:: Exercise directions ::
What you produce should be every line from the data that includes "Right".

:: Extracted records ::

[Start of section]

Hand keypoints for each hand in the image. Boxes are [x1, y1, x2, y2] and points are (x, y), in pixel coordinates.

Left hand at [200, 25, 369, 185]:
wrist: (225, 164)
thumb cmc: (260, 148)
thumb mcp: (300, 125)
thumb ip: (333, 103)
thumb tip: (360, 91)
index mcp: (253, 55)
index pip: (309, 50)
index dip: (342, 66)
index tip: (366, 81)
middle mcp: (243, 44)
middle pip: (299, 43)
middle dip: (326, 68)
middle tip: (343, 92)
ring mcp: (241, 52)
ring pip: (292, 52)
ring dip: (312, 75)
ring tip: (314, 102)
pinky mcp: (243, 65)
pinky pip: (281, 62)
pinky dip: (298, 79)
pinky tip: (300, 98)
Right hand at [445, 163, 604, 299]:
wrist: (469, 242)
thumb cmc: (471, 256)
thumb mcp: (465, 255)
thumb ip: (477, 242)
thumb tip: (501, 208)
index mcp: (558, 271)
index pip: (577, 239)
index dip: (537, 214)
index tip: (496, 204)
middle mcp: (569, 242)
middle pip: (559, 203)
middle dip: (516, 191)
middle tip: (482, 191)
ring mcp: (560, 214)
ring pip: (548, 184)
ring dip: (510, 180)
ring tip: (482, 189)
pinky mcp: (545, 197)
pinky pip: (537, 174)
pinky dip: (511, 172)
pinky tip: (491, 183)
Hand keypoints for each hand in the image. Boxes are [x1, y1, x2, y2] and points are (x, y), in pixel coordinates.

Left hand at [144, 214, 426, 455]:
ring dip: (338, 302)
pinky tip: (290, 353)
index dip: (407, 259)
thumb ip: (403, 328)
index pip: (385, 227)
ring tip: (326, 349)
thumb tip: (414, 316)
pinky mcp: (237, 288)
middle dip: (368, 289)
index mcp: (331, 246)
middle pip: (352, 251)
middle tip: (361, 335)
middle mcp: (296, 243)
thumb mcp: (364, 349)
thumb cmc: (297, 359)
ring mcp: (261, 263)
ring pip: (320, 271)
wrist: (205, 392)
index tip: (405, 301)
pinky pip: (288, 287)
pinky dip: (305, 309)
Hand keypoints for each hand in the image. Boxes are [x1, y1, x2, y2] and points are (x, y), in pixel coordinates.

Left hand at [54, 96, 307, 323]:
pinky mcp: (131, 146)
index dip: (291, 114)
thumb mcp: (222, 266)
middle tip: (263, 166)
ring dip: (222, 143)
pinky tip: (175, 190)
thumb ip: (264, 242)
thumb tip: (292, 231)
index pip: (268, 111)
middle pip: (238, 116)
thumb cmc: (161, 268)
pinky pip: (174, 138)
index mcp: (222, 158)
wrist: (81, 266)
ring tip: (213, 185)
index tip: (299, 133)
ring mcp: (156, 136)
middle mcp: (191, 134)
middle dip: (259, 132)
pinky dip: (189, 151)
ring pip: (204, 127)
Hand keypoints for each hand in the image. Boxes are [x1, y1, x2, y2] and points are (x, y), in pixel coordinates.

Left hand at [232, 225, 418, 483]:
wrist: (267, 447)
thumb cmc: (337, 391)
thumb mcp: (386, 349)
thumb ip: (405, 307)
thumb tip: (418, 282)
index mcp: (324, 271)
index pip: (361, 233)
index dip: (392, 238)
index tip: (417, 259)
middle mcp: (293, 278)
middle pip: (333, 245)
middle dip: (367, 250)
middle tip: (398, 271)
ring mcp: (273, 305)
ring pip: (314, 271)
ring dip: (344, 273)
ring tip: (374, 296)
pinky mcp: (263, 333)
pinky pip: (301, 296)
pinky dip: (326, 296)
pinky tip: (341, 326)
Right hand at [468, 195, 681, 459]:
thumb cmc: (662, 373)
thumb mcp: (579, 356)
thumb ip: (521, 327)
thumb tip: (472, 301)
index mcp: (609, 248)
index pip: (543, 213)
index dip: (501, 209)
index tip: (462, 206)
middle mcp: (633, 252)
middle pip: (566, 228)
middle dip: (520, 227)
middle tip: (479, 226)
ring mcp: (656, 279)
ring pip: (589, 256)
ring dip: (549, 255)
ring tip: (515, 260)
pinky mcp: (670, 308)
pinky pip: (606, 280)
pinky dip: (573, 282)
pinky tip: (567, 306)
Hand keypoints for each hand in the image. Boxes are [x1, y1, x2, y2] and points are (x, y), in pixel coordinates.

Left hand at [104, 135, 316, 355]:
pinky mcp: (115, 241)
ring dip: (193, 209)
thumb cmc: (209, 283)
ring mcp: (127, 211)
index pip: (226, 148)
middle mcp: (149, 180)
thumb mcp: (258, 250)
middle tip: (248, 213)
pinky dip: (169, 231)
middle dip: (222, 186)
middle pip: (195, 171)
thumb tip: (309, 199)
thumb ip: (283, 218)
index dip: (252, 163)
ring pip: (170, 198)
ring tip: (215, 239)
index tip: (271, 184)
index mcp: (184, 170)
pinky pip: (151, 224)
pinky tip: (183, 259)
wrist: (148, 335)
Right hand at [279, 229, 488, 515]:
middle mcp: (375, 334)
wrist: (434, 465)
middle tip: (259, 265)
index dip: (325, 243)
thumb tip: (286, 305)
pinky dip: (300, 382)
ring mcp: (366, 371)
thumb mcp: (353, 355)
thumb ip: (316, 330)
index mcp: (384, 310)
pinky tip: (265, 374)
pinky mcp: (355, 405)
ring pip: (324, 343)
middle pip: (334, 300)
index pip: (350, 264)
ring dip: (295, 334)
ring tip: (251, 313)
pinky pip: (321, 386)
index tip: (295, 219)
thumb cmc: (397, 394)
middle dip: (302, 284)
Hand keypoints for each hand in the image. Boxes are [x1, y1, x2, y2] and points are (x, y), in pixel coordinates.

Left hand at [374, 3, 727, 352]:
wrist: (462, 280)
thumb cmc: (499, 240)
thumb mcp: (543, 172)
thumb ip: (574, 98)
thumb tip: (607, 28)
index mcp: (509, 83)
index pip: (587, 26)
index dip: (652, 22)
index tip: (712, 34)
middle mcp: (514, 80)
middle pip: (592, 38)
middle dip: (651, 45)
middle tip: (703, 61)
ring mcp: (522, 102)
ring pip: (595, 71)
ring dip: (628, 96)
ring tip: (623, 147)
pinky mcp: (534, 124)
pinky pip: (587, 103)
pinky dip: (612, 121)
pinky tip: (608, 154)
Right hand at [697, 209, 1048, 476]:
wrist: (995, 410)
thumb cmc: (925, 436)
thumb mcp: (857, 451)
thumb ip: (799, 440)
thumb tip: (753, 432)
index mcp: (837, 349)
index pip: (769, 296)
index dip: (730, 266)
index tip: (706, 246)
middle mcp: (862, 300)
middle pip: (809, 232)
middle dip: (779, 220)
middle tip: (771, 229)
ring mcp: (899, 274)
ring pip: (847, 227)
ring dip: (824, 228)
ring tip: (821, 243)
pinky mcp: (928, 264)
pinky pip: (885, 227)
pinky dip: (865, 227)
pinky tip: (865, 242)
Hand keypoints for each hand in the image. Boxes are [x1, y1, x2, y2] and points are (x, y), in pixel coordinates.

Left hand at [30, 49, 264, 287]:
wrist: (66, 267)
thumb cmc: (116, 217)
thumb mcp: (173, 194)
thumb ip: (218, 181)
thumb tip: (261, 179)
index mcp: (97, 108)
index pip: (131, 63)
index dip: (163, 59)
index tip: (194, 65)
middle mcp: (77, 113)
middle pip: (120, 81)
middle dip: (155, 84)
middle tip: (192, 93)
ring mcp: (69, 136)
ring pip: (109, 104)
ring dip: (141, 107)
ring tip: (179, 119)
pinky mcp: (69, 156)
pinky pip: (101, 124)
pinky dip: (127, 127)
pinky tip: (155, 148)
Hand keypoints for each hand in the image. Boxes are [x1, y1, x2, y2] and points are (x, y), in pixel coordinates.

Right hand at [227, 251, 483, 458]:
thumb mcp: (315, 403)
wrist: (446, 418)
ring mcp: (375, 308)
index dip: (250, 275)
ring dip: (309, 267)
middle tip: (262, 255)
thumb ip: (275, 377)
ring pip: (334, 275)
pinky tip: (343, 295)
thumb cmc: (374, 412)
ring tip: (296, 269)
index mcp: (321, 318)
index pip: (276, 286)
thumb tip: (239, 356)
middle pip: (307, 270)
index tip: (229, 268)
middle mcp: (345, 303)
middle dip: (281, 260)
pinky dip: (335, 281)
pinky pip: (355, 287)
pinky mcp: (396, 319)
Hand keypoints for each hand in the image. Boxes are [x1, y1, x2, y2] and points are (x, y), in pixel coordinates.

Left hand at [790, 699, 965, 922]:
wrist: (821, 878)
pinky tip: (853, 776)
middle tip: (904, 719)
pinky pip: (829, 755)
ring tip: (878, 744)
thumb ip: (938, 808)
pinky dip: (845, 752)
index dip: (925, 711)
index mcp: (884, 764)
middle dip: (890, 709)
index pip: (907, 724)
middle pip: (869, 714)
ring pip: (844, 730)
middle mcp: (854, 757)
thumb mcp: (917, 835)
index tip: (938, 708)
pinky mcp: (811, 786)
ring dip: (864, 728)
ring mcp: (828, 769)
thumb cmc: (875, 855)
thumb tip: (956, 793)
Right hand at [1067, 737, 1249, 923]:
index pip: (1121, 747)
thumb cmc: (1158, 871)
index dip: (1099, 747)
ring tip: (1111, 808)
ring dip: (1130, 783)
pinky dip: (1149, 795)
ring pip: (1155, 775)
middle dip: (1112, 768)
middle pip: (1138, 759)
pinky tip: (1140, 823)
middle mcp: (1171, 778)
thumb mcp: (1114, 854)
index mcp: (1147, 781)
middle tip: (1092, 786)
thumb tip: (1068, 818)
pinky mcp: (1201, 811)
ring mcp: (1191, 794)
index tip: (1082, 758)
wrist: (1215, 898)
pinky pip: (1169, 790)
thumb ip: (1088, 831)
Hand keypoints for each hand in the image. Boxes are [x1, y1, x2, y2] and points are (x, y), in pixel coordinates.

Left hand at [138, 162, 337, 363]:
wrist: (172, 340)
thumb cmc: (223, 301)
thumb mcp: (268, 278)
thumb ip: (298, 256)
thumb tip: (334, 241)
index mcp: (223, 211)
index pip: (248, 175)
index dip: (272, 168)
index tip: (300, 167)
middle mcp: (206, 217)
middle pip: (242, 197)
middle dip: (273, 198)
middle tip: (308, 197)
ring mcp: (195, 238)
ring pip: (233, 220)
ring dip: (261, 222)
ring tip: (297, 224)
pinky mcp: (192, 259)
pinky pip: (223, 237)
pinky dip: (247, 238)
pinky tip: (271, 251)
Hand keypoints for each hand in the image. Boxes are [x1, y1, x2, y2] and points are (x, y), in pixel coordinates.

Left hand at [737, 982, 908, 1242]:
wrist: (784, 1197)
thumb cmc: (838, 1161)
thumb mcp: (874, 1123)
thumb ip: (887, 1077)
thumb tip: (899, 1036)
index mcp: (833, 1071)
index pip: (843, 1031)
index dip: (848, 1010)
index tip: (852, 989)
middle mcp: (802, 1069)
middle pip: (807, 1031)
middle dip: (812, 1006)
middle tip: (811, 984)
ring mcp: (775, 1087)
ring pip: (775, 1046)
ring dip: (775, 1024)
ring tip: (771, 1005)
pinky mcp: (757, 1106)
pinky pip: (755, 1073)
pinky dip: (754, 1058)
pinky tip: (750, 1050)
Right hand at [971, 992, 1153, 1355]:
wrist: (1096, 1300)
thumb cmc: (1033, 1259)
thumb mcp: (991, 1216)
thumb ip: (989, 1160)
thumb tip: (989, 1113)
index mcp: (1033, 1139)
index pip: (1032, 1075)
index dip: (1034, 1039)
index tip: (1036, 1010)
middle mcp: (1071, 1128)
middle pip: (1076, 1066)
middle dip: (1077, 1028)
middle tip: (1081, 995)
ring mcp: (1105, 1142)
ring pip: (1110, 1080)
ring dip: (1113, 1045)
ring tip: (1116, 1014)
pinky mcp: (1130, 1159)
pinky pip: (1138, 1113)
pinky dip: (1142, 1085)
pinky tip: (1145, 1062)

[End of section]

:: Solved exercise ::
Right hand at [445, 163, 604, 299]:
Right hand at [468, 195, 681, 459]:
Right hand at [279, 229, 488, 515]:
Right hand at [697, 209, 1048, 476]:
Right hand at [227, 251, 483, 458]:
Right hand at [1067, 737, 1249, 923]:
Right hand at [971, 992, 1153, 1355]:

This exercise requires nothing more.